::: Information provided
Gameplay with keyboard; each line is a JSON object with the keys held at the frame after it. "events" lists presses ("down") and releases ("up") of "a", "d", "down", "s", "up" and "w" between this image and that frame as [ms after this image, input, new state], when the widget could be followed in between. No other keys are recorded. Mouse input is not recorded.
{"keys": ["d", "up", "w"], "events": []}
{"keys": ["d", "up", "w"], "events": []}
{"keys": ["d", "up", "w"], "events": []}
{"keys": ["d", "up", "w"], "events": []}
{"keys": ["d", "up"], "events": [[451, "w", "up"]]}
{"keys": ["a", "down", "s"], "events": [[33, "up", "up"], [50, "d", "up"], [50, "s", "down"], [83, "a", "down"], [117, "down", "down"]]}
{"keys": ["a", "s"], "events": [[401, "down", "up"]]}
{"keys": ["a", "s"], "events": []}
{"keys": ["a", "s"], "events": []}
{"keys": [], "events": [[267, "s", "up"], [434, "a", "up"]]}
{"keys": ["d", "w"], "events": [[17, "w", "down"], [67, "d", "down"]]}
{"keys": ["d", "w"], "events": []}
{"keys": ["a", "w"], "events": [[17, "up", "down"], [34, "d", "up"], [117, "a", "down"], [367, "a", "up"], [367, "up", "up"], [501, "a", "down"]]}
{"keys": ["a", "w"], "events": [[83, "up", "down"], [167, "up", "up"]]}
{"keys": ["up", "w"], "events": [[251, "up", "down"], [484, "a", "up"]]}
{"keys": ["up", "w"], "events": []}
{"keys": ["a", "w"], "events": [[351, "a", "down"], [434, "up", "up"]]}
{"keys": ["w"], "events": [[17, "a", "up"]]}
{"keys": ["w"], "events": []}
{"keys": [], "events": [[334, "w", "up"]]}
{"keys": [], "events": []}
::::::
#### [Work to be completed]
What you return must be the entries, given again word for word.

#### [Expected output]
Gameplay with keyboard; each line is a JSON object with the keys held at the frame after it. "events" lists presses ("down") and releases ("up") of "a", "d", "down", "s", "up" and "w" between this image and that frame as [ms after this image, input, new state], when the widget could be followed in between. No other keys are recorded. Mouse input is not recorded.
{"keys": ["d", "up", "w"], "events": []}
{"keys": ["d", "up", "w"], "events": []}
{"keys": ["d", "up", "w"], "events": []}
{"keys": ["d", "up", "w"], "events": []}
{"keys": ["d", "up"], "events": [[451, "w", "up"]]}
{"keys": ["a", "down", "s"], "events": [[33, "up", "up"], [50, "d", "up"], [50, "s", "down"], [83, "a", "down"], [117, "down", "down"]]}
{"keys": ["a", "s"], "events": [[401, "down", "up"]]}
{"keys": ["a", "s"], "events": []}
{"keys": ["a", "s"], "events": []}
{"keys": [], "events": [[267, "s", "up"], [434, "a", "up"]]}
{"keys": ["d", "w"], "events": [[17, "w", "down"], [67, "d", "down"]]}
{"keys": ["d", "w"], "events": []}
{"keys": ["a", "w"], "events": [[17, "up", "down"], [34, "d", "up"], [117, "a", "down"], [367, "a", "up"], [367, "up", "up"], [501, "a", "down"]]}
{"keys": ["a", "w"], "events": [[83, "up", "down"], [167, "up", "up"]]}
{"keys": ["up", "w"], "events": [[251, "up", "down"], [484, "a", "up"]]}
{"keys": ["up", "w"], "events": []}
{"keys": ["a", "w"], "events": [[351, "a", "down"], [434, "up", "up"]]}
{"keys": ["w"], "events": [[17, "a", "up"]]}
{"keys": ["w"], "events": []}
{"keys": [], "events": [[334, "w", "up"]]}
{"keys": [], "events": []}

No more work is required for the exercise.